PROBLEM TO WORK ON:
Please state the fine the court imposed on GMS Carwerkz in the case report below.

The company's defence largely consisted of pointing fingers. Its authorised representative, Mr Poh Wee Kiong Gary, argued See was partly at fault for indicating he might claim under his personal medical insurance in Malaysia. The company submitted it would otherwise have filed a claim (of up to $15,000 coverage) under its Great Eastern Policy and paid the $2,152.75 excess. It also alleged at closing submissions that See's "failure to truthfully disclose his medical condition" caused the insurance claim to fail, and argued See should contribute $15,000 toward the invoice. 

The court rejected those arguments. The judge found it was the company's own lack of due care in applying for the policy that was the proximate cause of the non-disclosure, and that even a possible Malaysian insurance claim would not have absolved the company of its duty to pay the invoice first. Poh further attempted to deflect blame to a MOM investigation officer assisting with the insurance claim, suggesting the officer was "not doing the right things". The court found this puzzling, noting that the company itself had made only cursory inquiries with its intermediary, PWG Insurance Agency, without even identifying the worker, and only filed a claim after MOM intervened. 

There were no mitigating factors. The maximum fine for the offence is $10,000. The most relevant precedent, the unreported case of Public Prosecutor v Kantha Kumar s/o Sanumugam, saw a $6,000 fine imposed on an accused who pleaded guilty. By contrast, GMS Carwerkz was convicted after a six-day trial spanning two tranches, a factor suggesting the fine here ought to be higher. Citing the egregiousness of the conduct, the court imposed a fine of $7,000, with attachment of company property in default. 

On top of the fine, the company was ordered to pay $17,152.75 in compensation directly to CGH, with See having signed a clarification agreeing the money be paid directly to the hospital. The judge noted that the general rule giving compensation orders priority over fines "carries less force" for corporate offenders, since no default imprisonment term can be imposed. Nonetheless, priority was warranted here to recognise the public interest in ensuring public healthcare resources are not unduly depleted. Poh confirmed the company was a going concern and indicated he would seek instalment payments, on which the judge will hear the parties further. 

The case is a pointed reminder that responsibility for a foreign employee's medical bills sits squarely with the employer. The absence of a Letter of Guarantee does not switch that duty off, and insurance is a backstop, not a substitute.

(Stored data entries)
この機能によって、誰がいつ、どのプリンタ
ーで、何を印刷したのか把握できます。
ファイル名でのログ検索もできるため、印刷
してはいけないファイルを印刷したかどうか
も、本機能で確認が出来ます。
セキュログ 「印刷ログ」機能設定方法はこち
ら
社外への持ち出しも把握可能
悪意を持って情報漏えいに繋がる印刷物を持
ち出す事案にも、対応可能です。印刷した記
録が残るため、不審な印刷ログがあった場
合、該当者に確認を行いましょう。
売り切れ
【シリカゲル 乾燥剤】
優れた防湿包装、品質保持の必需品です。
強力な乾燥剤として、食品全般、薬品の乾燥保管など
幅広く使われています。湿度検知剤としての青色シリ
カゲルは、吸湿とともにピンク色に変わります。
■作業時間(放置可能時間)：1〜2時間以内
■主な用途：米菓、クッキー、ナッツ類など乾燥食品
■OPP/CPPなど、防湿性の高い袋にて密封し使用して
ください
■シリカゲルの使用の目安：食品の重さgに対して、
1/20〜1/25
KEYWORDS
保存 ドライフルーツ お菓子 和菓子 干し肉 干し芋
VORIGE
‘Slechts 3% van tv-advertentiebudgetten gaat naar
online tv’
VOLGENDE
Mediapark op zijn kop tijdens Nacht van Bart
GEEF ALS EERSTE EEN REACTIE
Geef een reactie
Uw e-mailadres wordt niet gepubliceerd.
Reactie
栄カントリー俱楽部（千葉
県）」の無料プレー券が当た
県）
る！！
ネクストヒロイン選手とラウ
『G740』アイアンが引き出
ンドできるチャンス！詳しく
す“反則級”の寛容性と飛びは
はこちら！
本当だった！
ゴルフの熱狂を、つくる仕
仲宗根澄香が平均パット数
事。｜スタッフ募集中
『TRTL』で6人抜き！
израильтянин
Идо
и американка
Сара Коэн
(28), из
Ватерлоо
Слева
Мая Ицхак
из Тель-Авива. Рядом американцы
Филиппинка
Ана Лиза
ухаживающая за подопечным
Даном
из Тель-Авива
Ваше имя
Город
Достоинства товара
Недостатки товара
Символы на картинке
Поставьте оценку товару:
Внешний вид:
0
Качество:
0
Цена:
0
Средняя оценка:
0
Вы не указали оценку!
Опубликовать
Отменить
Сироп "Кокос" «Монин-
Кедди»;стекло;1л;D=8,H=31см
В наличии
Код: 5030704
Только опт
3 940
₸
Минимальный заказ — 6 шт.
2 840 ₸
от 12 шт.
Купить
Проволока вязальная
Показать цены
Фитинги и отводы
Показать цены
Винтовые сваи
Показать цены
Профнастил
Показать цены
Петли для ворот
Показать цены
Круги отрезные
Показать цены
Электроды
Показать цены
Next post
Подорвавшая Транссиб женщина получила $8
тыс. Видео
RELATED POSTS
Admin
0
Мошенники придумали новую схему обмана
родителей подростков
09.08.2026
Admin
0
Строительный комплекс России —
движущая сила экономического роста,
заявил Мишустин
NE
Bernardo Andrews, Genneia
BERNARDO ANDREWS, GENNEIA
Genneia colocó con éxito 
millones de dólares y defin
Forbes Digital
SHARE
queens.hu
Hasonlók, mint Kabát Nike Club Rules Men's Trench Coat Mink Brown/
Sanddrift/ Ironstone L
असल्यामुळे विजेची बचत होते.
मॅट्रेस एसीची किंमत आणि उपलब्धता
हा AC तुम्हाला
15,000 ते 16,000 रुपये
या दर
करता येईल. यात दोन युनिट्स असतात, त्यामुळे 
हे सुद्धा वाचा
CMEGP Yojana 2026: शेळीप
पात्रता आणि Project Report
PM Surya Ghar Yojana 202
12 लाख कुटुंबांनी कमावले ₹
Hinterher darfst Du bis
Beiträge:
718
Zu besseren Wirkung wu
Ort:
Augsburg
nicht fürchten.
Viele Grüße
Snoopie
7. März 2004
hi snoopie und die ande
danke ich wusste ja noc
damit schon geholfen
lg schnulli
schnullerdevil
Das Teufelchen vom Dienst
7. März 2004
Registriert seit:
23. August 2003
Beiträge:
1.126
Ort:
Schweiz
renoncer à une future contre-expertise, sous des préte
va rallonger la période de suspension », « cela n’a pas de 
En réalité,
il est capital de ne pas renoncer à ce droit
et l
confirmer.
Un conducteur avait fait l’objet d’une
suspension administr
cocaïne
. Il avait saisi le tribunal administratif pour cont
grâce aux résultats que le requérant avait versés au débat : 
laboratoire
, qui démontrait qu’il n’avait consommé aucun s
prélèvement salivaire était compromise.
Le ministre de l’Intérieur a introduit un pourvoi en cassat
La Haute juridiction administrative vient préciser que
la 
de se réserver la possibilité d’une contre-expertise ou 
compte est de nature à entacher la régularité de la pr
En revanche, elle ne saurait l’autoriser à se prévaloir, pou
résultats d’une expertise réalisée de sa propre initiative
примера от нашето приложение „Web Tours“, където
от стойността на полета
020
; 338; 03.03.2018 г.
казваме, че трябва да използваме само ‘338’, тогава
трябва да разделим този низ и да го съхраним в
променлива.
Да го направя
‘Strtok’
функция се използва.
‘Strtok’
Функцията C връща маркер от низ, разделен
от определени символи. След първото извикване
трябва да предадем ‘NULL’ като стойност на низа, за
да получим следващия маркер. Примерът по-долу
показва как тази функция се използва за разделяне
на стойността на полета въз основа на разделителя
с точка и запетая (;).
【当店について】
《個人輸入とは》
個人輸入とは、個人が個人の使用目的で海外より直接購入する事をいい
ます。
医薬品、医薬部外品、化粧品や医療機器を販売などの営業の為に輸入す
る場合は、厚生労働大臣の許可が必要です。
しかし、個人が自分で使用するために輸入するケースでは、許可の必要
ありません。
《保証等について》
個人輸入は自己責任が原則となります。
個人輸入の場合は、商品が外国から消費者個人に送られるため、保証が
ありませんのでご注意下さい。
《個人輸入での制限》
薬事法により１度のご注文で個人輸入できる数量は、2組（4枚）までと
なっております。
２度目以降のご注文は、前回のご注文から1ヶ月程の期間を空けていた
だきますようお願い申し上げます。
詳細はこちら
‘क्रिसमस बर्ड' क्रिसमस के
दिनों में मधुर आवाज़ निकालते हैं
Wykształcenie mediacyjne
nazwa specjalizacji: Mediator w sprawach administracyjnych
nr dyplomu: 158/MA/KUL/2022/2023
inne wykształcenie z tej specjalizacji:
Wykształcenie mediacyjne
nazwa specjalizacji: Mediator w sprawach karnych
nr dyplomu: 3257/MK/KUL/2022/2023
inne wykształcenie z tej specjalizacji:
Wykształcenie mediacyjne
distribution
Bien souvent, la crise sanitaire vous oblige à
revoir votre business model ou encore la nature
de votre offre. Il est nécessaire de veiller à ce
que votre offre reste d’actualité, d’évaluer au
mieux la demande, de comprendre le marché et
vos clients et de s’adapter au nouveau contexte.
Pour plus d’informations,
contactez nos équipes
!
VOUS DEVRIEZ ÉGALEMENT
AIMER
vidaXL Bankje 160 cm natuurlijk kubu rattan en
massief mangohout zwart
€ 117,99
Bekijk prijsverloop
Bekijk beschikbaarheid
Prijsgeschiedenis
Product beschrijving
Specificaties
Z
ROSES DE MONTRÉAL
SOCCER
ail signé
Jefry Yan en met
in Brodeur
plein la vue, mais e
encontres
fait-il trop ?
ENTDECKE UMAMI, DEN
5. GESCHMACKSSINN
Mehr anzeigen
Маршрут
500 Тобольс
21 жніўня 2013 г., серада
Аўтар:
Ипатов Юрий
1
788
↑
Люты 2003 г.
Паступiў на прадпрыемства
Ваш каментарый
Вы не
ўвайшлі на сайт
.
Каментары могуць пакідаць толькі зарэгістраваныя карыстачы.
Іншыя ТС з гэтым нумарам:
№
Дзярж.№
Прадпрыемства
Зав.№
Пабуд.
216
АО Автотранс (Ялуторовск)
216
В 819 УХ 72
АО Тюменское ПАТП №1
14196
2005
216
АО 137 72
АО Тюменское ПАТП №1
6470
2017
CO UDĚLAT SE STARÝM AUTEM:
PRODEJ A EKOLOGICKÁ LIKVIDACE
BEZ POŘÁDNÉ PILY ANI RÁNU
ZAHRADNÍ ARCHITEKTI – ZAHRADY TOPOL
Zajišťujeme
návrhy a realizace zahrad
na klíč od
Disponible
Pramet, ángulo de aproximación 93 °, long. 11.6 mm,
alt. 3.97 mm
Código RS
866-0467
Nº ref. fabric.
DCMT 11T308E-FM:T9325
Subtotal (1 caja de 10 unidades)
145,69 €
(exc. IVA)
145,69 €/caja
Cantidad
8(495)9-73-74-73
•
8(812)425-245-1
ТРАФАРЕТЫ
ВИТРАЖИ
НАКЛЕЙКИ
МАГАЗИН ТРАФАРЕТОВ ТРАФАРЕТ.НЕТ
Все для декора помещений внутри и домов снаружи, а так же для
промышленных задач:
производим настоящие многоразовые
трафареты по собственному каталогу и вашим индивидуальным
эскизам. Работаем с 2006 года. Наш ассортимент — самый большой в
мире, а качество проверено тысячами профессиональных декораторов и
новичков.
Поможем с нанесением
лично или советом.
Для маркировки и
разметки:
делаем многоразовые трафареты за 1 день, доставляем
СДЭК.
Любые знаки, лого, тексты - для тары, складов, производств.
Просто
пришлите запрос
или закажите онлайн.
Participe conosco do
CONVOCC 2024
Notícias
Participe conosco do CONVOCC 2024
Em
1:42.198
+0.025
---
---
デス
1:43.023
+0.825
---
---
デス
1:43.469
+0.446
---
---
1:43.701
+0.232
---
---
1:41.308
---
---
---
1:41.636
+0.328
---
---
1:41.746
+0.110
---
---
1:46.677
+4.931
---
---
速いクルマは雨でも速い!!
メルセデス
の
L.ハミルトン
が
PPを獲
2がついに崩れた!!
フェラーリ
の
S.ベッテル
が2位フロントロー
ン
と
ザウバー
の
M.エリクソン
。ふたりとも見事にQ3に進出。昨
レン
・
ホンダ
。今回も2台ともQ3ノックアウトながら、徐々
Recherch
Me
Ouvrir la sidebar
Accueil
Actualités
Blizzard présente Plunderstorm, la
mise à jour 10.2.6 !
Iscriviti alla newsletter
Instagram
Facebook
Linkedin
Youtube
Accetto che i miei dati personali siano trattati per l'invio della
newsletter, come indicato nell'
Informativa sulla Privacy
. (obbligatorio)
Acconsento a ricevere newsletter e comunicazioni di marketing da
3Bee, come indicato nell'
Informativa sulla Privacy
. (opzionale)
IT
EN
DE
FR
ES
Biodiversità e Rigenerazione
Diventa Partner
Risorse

SOLVED PROBLEM:
$7,000, with attachment of company property in default.